Pani Mieczysława była gospodynią na plebanii w miejscowości Lubień koło Piotrkowa Trybunalskiego. W słoneczne popołudnie postanowiła wybrać się po zakupy. Wyszła na drogę i czekała na okazję. Po kilku minutach obok niej zatrzymał się peugeot z Marcinem J., lekarzem z Piotrkowa za kierownicą. Choć nie było tego po nim widać, był pijany. Mężczyzna zaprosił panią Mieczysławę do środka i pędził jak szalony, przekraczając dozwoloną prędkość. Idiota myślał, że po wódce może bezkarnie łamać wszelkie przepisy. Nie ujechał kilku kilometrów, gdy jego auto wypadło z drogi i uderzyło w przydrożne drzewo. Samochód błyskawicznie stanął w płomieniach. Kierowca zdążył odpiąć pas i uciec z płonącego auta. Pani Mieczysława spłonęła żywcem, w potwornych męczarniach. Kiedy na miejsce dotarli strażacy, mogli już tylko dogasić wrak i wydobyć zwęglone ciało kobiety.

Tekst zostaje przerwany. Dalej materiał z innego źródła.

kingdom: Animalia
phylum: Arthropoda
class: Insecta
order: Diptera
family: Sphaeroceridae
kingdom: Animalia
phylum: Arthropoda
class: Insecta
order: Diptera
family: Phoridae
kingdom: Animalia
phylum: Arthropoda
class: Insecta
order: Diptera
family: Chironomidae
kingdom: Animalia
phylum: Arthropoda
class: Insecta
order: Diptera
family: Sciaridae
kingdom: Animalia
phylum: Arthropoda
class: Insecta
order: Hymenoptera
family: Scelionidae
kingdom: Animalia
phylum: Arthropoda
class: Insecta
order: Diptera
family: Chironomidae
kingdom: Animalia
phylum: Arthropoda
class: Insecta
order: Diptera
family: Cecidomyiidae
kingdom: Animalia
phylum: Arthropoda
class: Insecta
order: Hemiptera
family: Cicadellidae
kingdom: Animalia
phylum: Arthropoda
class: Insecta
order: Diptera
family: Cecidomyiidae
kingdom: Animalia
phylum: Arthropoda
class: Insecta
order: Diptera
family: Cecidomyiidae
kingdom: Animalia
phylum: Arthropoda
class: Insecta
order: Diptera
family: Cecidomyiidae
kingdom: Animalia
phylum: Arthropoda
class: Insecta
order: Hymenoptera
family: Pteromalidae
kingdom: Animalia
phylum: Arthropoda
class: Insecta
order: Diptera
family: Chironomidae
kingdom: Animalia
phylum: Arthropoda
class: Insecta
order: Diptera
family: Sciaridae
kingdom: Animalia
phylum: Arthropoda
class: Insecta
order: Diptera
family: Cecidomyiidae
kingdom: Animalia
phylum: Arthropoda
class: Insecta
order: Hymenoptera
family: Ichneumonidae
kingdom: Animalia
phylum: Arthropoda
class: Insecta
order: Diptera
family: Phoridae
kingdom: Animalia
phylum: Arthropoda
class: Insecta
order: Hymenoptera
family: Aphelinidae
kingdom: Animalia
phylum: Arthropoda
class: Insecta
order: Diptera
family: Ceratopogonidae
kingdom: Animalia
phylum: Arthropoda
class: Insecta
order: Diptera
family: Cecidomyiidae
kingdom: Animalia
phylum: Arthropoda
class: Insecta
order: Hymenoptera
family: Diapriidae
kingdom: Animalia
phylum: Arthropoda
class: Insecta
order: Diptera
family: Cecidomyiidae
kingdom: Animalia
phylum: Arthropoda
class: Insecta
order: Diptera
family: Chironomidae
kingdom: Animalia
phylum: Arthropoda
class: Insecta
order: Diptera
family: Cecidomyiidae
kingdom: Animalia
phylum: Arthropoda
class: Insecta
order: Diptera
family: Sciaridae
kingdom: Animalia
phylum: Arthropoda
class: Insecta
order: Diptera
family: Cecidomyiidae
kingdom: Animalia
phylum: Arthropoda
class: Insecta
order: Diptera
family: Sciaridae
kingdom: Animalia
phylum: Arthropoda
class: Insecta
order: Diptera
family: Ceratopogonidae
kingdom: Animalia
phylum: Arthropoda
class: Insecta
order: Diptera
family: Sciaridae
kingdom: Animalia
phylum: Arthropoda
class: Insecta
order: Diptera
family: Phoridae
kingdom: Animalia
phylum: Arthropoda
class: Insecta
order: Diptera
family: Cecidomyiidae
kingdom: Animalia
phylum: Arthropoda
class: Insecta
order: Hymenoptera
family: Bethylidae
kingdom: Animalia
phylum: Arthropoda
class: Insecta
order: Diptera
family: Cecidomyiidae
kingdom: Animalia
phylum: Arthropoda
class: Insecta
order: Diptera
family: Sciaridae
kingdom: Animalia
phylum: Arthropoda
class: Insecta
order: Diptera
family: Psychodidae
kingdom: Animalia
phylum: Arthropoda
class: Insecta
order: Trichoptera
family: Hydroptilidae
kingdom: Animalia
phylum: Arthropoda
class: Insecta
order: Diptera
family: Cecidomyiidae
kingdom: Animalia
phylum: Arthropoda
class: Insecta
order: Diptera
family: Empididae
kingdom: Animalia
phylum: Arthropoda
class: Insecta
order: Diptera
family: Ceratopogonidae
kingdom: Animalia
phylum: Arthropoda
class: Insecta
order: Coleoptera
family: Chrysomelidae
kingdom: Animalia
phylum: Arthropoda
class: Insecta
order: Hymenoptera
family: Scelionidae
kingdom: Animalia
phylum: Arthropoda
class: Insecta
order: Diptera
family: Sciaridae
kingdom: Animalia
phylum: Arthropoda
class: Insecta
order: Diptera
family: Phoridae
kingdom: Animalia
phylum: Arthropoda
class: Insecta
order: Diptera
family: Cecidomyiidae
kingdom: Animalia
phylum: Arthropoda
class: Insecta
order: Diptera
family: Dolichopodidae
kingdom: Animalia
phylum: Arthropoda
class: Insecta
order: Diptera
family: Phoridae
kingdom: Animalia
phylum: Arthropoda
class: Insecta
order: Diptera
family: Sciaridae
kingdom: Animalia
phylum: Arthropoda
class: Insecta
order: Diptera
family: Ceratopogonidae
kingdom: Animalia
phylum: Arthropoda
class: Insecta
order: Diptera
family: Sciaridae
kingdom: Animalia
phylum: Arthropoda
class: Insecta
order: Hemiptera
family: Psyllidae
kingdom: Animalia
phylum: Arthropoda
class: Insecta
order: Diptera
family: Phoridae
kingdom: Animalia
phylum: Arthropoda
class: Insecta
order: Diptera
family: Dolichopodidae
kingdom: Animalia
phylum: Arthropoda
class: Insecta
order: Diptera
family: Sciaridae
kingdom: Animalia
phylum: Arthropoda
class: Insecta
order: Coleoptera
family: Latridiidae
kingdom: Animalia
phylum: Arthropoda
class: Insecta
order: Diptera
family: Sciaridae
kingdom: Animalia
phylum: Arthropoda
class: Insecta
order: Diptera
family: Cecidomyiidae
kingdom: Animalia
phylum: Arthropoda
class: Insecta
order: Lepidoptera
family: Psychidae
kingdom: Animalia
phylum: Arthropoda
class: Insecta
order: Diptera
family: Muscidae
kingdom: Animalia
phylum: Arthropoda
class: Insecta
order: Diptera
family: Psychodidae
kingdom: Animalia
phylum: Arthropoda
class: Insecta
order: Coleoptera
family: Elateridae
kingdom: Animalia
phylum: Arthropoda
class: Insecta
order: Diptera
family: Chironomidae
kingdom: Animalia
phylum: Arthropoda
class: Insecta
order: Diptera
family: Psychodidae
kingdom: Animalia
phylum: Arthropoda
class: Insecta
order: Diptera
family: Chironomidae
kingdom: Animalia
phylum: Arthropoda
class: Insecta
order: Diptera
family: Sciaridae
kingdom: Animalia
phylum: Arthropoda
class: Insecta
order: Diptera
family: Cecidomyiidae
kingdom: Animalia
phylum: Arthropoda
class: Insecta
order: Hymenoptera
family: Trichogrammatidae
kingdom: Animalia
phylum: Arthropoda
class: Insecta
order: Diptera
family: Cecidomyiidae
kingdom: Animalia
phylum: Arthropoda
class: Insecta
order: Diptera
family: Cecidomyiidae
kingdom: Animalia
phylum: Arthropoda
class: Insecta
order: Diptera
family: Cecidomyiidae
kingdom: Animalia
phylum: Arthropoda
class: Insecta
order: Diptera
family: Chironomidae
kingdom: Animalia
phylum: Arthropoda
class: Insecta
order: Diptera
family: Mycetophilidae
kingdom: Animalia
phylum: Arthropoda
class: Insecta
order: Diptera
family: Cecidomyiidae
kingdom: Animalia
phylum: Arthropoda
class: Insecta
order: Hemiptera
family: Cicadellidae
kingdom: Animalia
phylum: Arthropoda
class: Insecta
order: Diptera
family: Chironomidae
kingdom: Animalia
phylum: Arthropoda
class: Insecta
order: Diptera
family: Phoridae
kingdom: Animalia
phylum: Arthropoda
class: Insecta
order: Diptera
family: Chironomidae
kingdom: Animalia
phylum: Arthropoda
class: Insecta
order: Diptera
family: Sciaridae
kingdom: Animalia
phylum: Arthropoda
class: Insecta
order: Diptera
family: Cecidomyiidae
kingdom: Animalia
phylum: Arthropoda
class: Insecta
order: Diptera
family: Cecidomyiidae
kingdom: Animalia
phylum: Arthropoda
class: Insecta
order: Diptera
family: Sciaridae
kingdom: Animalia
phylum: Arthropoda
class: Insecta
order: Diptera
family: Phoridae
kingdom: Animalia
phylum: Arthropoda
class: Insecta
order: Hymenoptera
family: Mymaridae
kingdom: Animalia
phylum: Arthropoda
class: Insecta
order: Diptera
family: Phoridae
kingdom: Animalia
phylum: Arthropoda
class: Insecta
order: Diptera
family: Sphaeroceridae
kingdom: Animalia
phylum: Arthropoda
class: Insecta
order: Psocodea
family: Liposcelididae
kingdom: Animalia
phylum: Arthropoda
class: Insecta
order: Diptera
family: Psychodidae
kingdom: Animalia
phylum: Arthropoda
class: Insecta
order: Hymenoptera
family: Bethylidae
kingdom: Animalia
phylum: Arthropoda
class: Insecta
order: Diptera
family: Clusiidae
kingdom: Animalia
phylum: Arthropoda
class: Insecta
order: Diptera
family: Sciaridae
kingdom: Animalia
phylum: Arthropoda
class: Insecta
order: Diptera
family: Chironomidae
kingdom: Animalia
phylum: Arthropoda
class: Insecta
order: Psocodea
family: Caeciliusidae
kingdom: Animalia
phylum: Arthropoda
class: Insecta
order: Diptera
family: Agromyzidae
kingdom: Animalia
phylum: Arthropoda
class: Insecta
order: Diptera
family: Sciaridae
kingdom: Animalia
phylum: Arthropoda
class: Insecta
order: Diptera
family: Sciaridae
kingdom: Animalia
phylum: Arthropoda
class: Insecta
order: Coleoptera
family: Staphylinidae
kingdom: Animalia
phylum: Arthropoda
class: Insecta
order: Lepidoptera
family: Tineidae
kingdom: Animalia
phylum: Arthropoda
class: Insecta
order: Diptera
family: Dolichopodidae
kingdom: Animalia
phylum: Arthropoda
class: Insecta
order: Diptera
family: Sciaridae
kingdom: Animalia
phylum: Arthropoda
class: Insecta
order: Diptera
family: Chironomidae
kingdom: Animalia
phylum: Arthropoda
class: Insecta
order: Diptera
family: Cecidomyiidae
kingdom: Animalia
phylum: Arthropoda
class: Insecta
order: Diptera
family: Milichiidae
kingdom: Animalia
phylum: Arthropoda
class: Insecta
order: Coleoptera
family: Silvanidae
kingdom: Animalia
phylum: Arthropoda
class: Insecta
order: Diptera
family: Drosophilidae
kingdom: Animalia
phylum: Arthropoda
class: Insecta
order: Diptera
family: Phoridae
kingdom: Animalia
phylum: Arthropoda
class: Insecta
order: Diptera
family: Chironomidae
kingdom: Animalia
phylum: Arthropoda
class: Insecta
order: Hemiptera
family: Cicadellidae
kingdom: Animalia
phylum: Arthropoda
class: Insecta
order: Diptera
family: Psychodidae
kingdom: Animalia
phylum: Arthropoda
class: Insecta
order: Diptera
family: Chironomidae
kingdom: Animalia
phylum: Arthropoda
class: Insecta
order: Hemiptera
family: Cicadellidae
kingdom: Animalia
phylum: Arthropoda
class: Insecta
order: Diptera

Pijany kierowca trafił do piotrkowskiego szpitala. Tam pobrano mu krew do badań i okazało się, że miał promil alkoholu w organizmie. Za jazdę po pijanemu i spowodowanie śmiertelnego wypadku grozi mu 12 lat więzienia. To śmiesznie mało za zabranie niewinnego ludzkiego życia.